In August 2016, conservation rates were at 17.7 percent, about 10 percent lower than the previous year. California is still very much in a drought, and many cite a lack of conservation as a major ongoing issue.
California has attempted to manage the drought by enacting policies such as the California Water Action Plan and encouraging conservation among its residents. The state recently released a new conservation plan that focused on cities and took climate change into consideration. Officials expect to adopt the new plan in January.
Several emergency regulations have been put in place, including a ban on watering lawns and hosing off driveways until 48 hours after it’s rained. City water providers must also now report their monthly water usage to the state and create plans for navigating long periods of drought.

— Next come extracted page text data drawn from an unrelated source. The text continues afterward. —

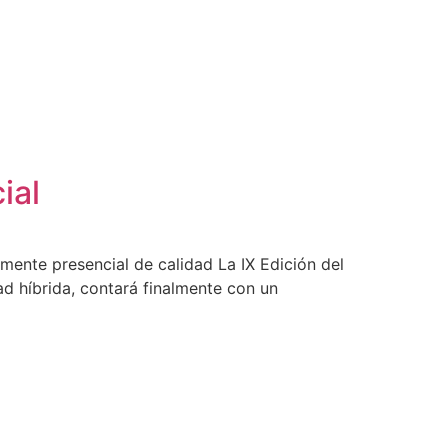
ial
ente presencial de calidad La IX Edición del
 híbrida, contará finalmente con un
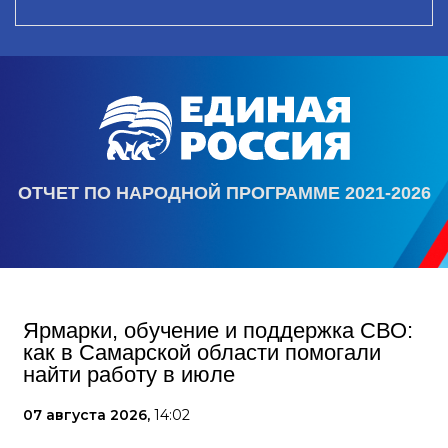
ОТЧЕТ ПО НАРОДНОЙ ПРОГРАММЕ 2021-2026
Ярмарки, обучение и поддержка СВО:
как в Самарской области помогали
найти работу в июле
07 августа 2026,
14:02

The California Environmental Protection Agency’s Division of Drinking Water has begun monitoring water systems in order to identify areas that may need emergency drinking water. The agency then helps affected communities through grants and technical assistance.

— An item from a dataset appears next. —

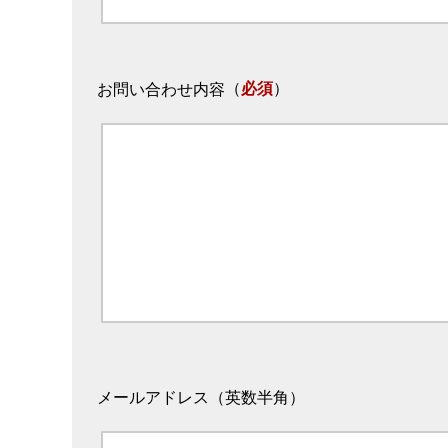
（
必須
）
お問い合わせ内容
メールアドレス（英数半角）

Californians have also turned to technology, such as drones, to help mitigate the water shortage. The state has budgeted $3 million for analyzing aerial images. These images, combined with other data, will help officials set conservation targets that are specific to individual communities. Researchers from California State University at Fresno and AeroVironment, a drone manufacturer, are also kicking off a study into how these images can improve water conservation on almond farms.
Behind these high-tech strategies lies the same persistent message of conservation. One major aspect of the government’s messaging has been making water conservation a lifestyle, as opposed to a temporary fix. Experts have offered plenty of tips about how to make that lifestyle a reality.
Some tips for in the home include:
- Install high-efficiency toilets and showerheads
- Fix leaks. This can save 110 gallons per month
- Turn off water when brushing your teeth or shaving. This can save a surprising 10 gallons per person per day
- Wash only full loads of clothes and dishes
Some tips for in the yard include:
- Plant only native species. They require less water
- Plant drought-resistant species
- Set mower blades to 3 inches. This encourages deeper roots, which can save 16 to 50 gallons per day
- Fix leaks in sprinklers
As the unprecedented drought continues, some of the conservation measures put in place have become permanent per an executive order from Gov. Brown. Amid worries about climate change, Brown has said Californians should prepare for drought and water conservation to be a part of everyday life.